Maybe this mod will take a little of the load off the fronts.


----------



## Bentley (Nov 14, 2014)

Did you buy these direct from the U.S.? An was the import tax added on? Do look very nice.


----------



## TTaRSe (Aug 24, 2014)

Bentley said:


> Did you buy these direct from the U.S.? An was the import tax added on?
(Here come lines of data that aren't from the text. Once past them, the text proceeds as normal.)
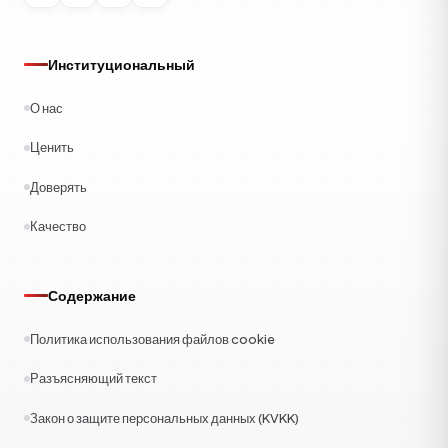
Институциональный
О нас
Ценить
Доверять
Качество
Содержание
Политика использования файлов cookie
Разъясняющий текст
Закон о защите персональных данных (KVKK)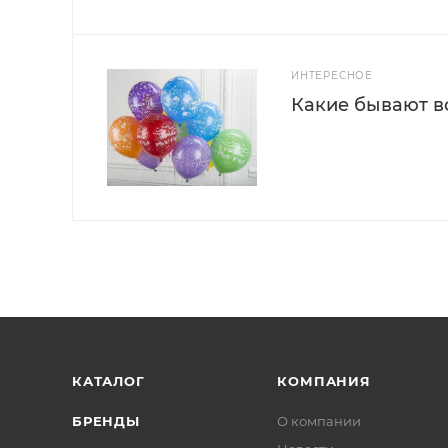
ИНТЕРЕСНОЕ
Какие бывают 
КАТАЛОГ
КОМПАНИЯ
БРЕНДЫ
О компании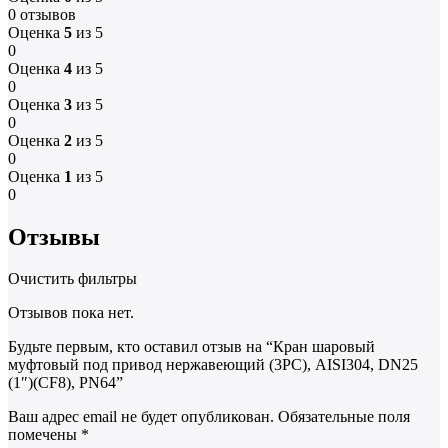
0 отзывов
Оценка
5
из 5
0
Оценка
4
из 5
0
Оценка
3
из 5
0
Оценка
2
из 5
0
Оценка
1
из 5
0
Отзывы
Очистить фильтры
Отзывов пока нет.
Будьте первым, кто оставил отзыв на “Кран шаровый
муфтовый под привод нержавеющий (3PC), AISI304, DN25
(1″)(CF8), PN64”
Ваш адрес email не будет опубликован.
Обязательные поля
помечены
*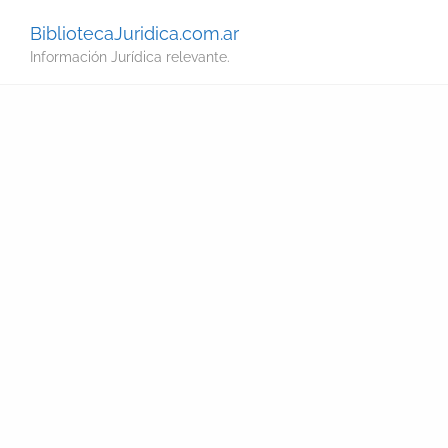
BibliotecaJuridica.com.ar
Información Jurídica relevante.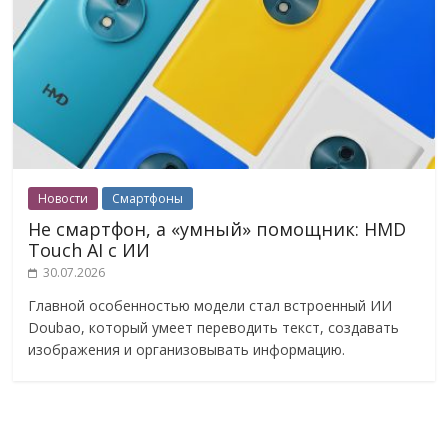
Новости
Смартфоны
Не смартфон, а «умный» помощник: HMD
Touch AI с ИИ
30.07.2026
Главной особенностью модели стал встроенный ИИ
Doubao, который умеет переводить текст, создавать
изображения и организовывать информацию.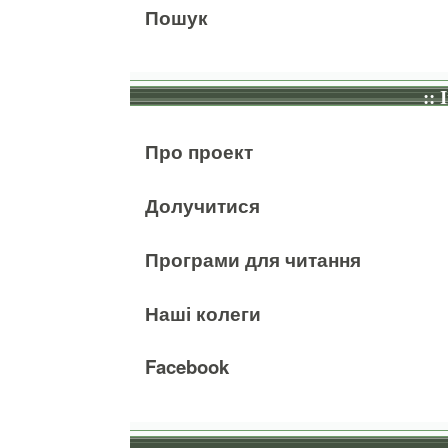
Пошук
:: 
Про проект
Долучитися
Програми для читання
Наші колеги
Facebook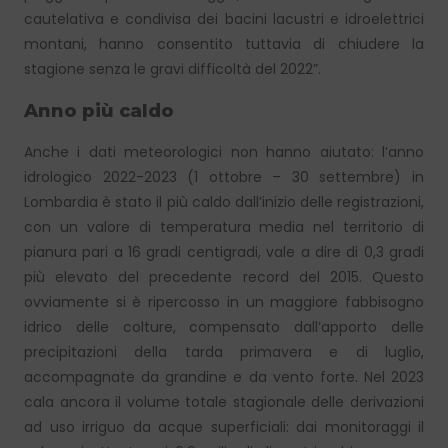
cautelativa e condivisa dei bacini lacustri e idroelettrici
montani, hanno consentito tuttavia di chiudere la
stagione senza le gravi difficoltà del 2022”.
Anno più caldo
Anche i dati meteorologici non hanno aiutato: l’anno
idrologico 2022-2023 (1 ottobre – 30 settembre) in
Lombardia è stato il più caldo dall’inizio delle registrazioni,
con un valore di temperatura media nel territorio di
pianura pari a 16 gradi centigradi, vale a dire di 0,3 gradi
più elevato del precedente record del 2015. Questo
ovviamente si è ripercosso in un maggiore fabbisogno
idrico delle colture, compensato dall’apporto delle
precipitazioni della tarda primavera e di luglio,
accompagnate da grandine e da vento forte. Nel 2023
cala ancora il volume totale stagionale delle derivazioni
ad uso irriguo da acque superficiali: dai monitoraggi il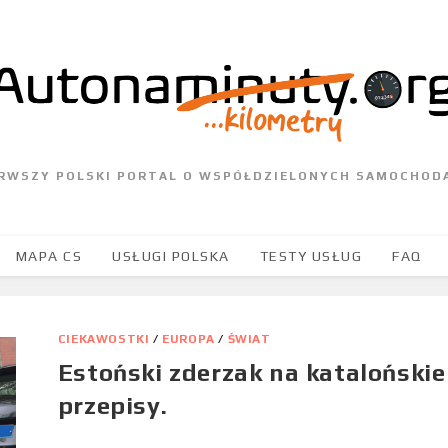
ERWSZY POLSKI PORTAL O WSPÓŁDZIELONYCH SAMOCHOD
MAPA CS
USŁUGI POLSKA
TESTY USŁUG
FAQ
CIEKAWOSTKI
/
EUROPA
/
ŚWIAT
Estoński zderzak na katalońskie
przepisy.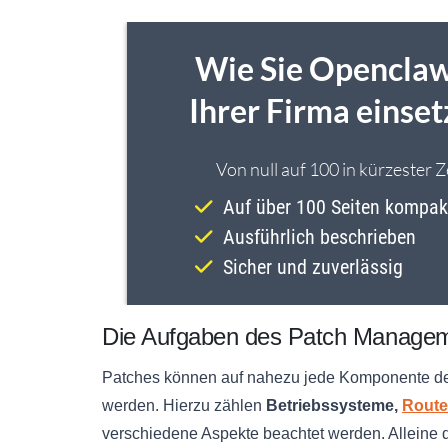
Die Aufgaben des Patch Manage
Patches können auf nahezu jede Komponente de
werden. Hierzu zählen
Betriebssysteme,
Route
verschiedene Aspekte beachtet werden. Alleine d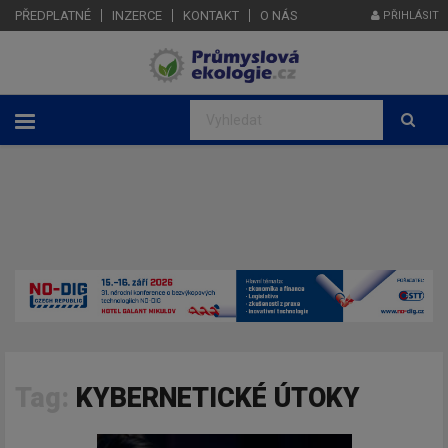
PŘEDPLATNÉ
INZERCE
KONTAKT
O NÁS
PŘIHLÁSIT
Tag:
KYBERNETICKÉ ÚTOKY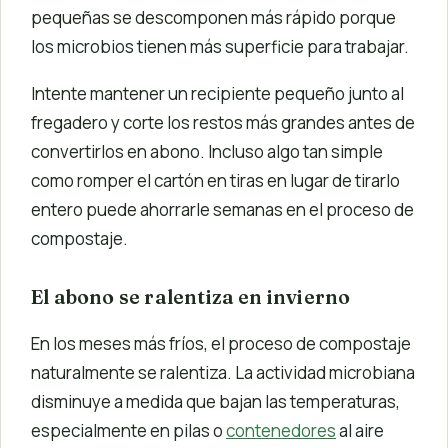
pequeñas se descomponen más rápido porque
los microbios tienen más superficie para trabajar.
Intente mantener un recipiente pequeño junto al
fregadero y corte los restos más grandes antes de
convertirlos en abono. Incluso algo tan simple
como romper el cartón en tiras en lugar de tirarlo
entero puede ahorrarle semanas en el proceso de
compostaje.
El abono se ralentiza en invierno
En los meses más fríos, el proceso de compostaje
naturalmente se ralentiza. La actividad microbiana
disminuye a medida que bajan las temperaturas,
especialmente en pilas o
contenedores
al aire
Do look very nice.


Adapter kit from US.
Discs sourced in UK.
Fedex pay the tax and then invoice you.
034 motorsport are a quality firm, excellent customer service....and their TTRS is quite tasty!


----------



## Vassilis (Mar 20, 2007)

Does anyone know if the 335mm C5 RS6 rear brakes work on both OEM 18" (winter) and 20" (summer)?


----------



## jaybyme (Mar 10, 2010)

anything up to 370mm should work with 18"


----------



## patton (Dec 2, 2014)

Firstly sorry about bumping an old thread but it seems to be the most relevant to my question.

Basically I have an 07 Tfsi tt with a sticking rear calliper, I was going to just buy a new calliper and that would be that but seen a c5 rs6 rear break set up for sale on another forum ( disk pads callipers and carriers) would this kit be a straight fit or would I need adapter plates made up? 
Thanks for any help you can provide


----------



## famguy (Aug 10, 2014)

TTaRSe said:


> Well with thanks going to 034 Motorsport - the kit is on.
> 
> Braking is very much improved - well happy.
> Looks pretty nice too IMO.


Off topic, but is your car on lowering springs?


----------



## TTaRSe (Aug 24, 2014)

famguy said:


> TTaRSe said:
> 
> 
> > Well with thanks going to 034 Motorsport - the kit is on.
> ...


MSS fully adjustable kit...

Very good it is too.


----------